━━━━━ Information provided
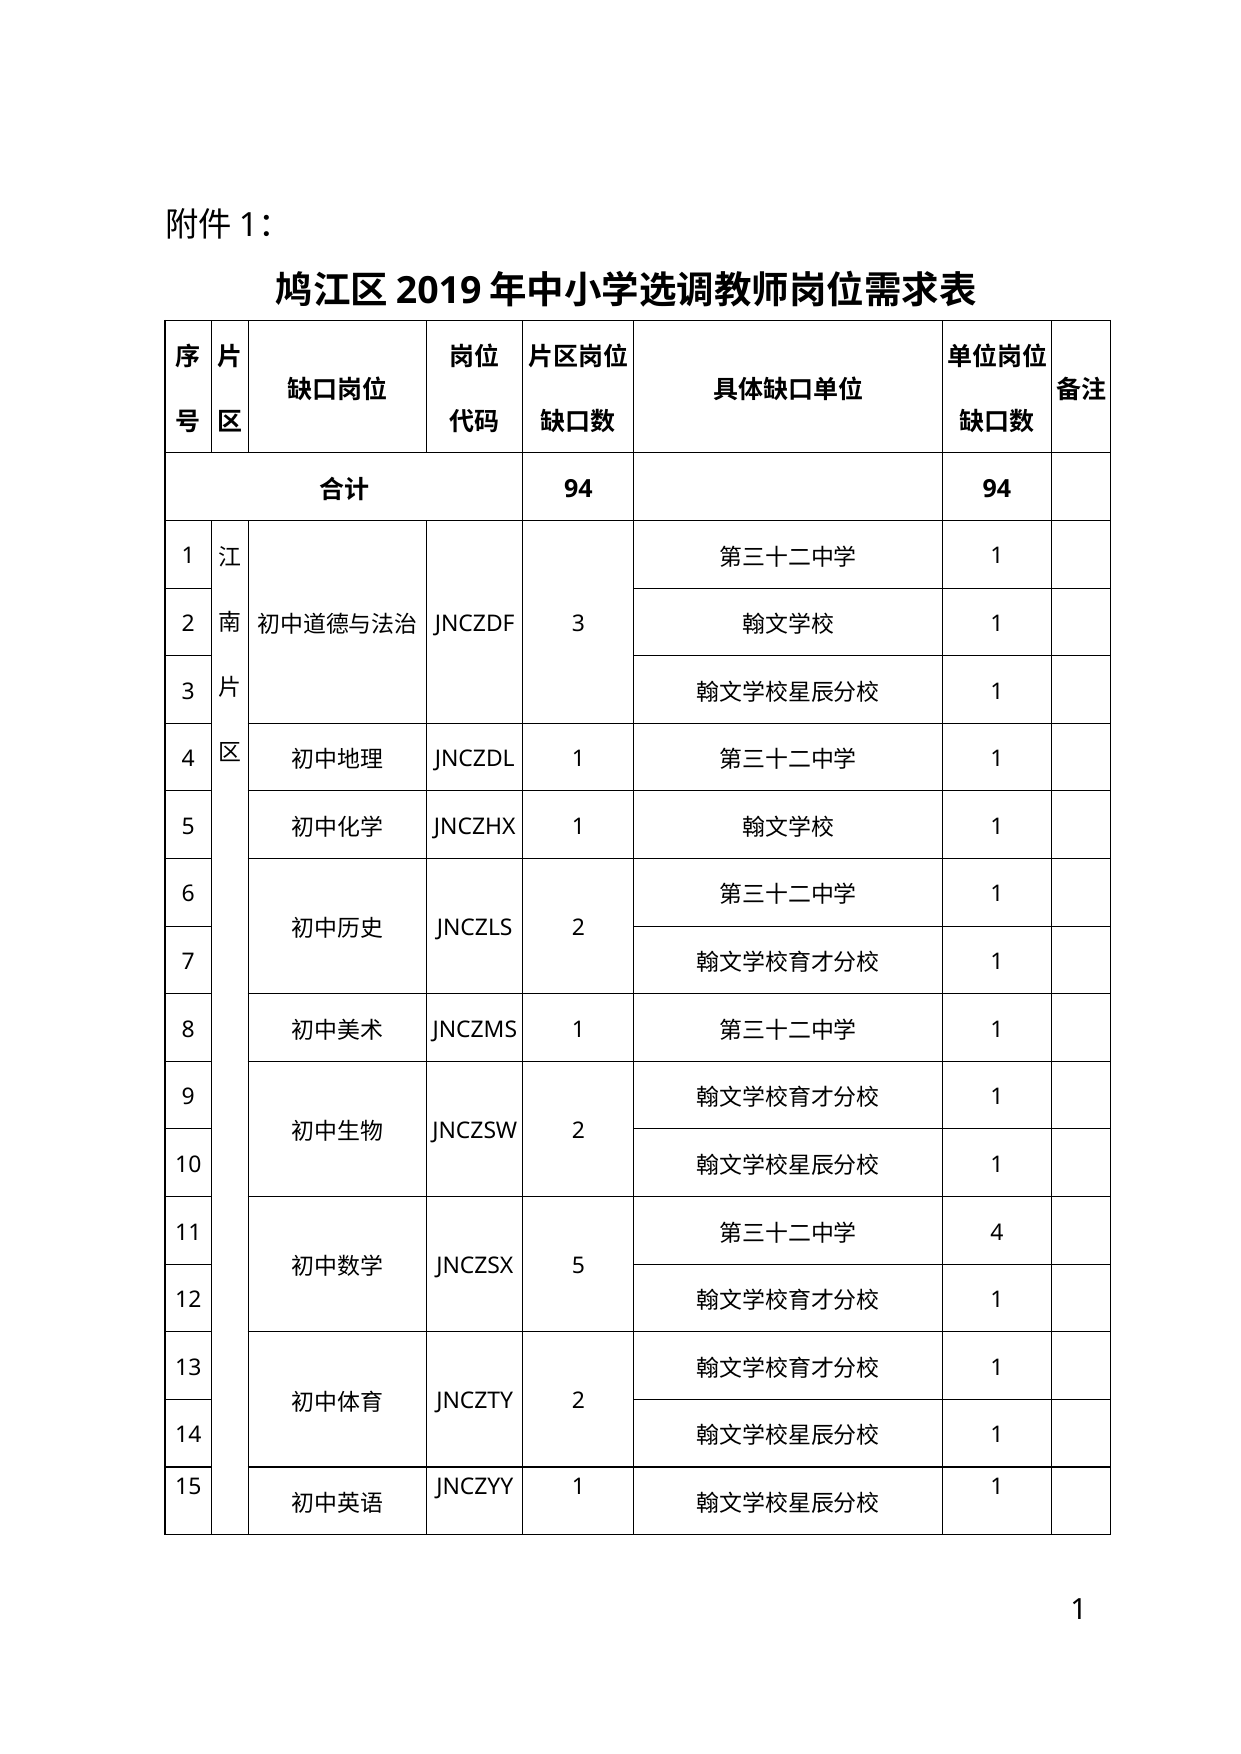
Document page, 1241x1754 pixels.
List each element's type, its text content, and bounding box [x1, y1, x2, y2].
━━━━━━━━━━
━━━━━ Information provided
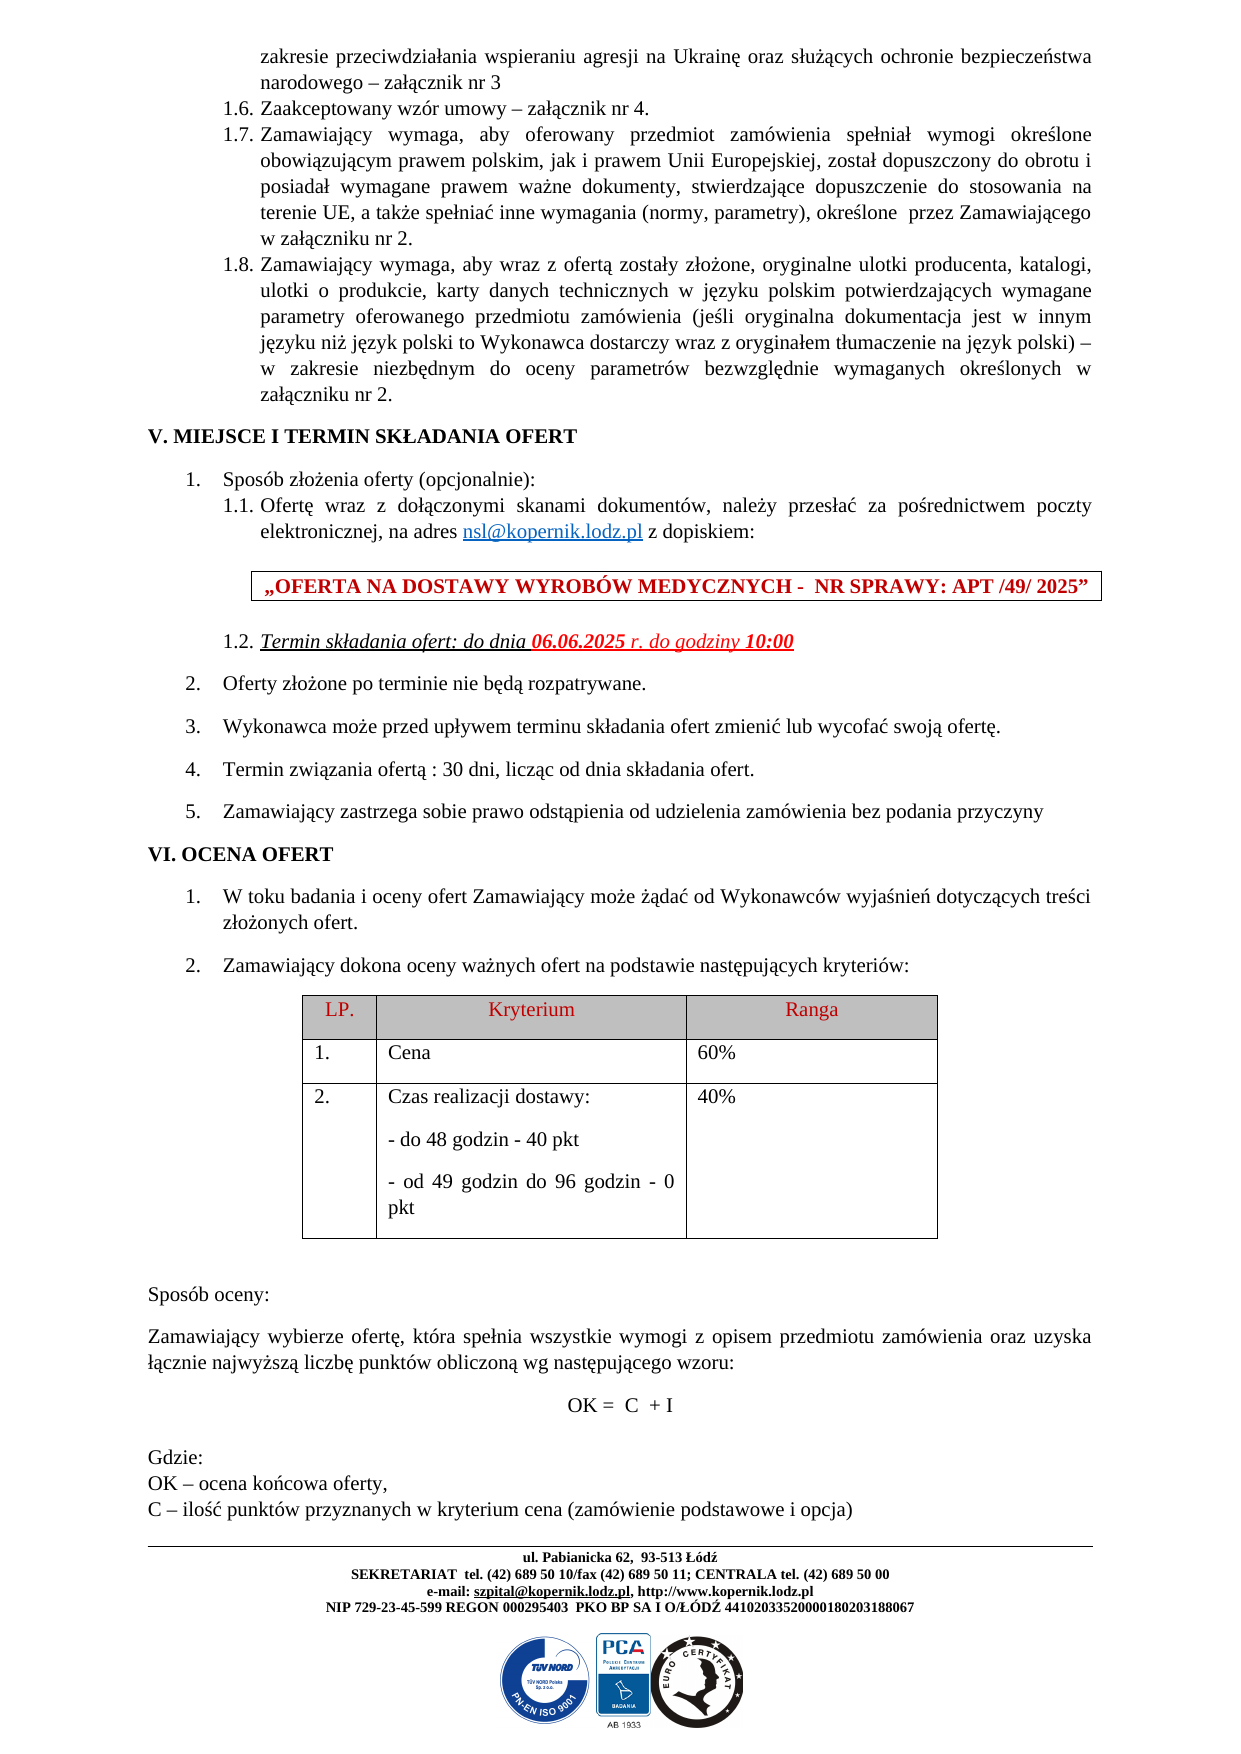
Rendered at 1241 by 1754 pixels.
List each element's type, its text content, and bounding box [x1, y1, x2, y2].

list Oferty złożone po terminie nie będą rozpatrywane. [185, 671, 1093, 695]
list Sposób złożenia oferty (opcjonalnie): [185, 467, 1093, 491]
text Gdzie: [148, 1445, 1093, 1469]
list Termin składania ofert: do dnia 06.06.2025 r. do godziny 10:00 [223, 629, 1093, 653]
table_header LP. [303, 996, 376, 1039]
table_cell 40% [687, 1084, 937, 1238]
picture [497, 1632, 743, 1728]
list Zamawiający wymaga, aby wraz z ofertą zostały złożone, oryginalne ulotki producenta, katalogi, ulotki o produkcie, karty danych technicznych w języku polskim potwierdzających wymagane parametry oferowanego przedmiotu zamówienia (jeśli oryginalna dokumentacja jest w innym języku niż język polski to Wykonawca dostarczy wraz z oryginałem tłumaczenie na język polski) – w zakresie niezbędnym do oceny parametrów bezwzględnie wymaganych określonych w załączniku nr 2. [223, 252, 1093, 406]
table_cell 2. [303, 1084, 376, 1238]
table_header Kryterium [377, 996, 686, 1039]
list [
━━━━━━━━━━
→ To do: Lines that hold "pixels" are the ones to copy, so pick each out from the data.

→ Answer box:
Document page, 1241x1754 pixels.
Rendered at 1241 by 1754 pixels.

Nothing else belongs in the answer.